- Given data -
▬▬▬▬▬▬

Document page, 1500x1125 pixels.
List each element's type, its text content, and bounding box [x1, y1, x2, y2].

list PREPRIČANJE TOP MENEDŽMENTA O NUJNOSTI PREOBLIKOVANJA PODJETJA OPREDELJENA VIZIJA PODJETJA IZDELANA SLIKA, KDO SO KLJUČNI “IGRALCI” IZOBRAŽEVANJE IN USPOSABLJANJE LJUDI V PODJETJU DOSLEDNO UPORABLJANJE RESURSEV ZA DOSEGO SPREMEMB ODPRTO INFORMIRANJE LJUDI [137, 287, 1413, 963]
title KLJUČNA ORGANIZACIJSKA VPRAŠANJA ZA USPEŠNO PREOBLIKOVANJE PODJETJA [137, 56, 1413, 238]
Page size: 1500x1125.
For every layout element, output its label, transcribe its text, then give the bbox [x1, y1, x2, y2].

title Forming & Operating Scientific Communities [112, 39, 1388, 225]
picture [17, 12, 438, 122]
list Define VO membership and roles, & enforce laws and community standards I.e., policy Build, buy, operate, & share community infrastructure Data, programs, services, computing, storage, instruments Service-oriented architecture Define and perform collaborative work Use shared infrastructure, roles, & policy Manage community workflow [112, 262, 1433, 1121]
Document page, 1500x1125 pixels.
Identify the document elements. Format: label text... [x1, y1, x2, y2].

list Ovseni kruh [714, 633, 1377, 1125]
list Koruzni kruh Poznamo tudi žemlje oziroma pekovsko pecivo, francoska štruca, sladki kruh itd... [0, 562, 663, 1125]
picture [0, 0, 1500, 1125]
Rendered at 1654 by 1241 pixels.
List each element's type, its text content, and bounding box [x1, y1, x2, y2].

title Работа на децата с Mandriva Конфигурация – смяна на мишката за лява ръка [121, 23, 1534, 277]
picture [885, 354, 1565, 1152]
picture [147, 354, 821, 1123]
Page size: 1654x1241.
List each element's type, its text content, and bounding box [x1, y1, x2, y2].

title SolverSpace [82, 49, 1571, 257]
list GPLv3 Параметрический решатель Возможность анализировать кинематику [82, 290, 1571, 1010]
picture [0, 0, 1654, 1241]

▬▬▬▬▬▬

- To do -
Please copy everything in the listing from the line containing "Rendered at 1654 by 1241 pixels." down to the line containing "picture [147, 354, 821, 1123]", both included, reproducing each line without any change.

- Result below -
Rendered at 1654 by 1241 pixels.
List each element's type, its text content, and bounding box [x1, y1, x2, y2].

title Работа на децата с Mandriva Конфигурация – смяна на мишката за лява ръка [121, 23, 1534, 277]
picture [885, 354, 1565, 1152]
picture [147, 354, 821, 1123]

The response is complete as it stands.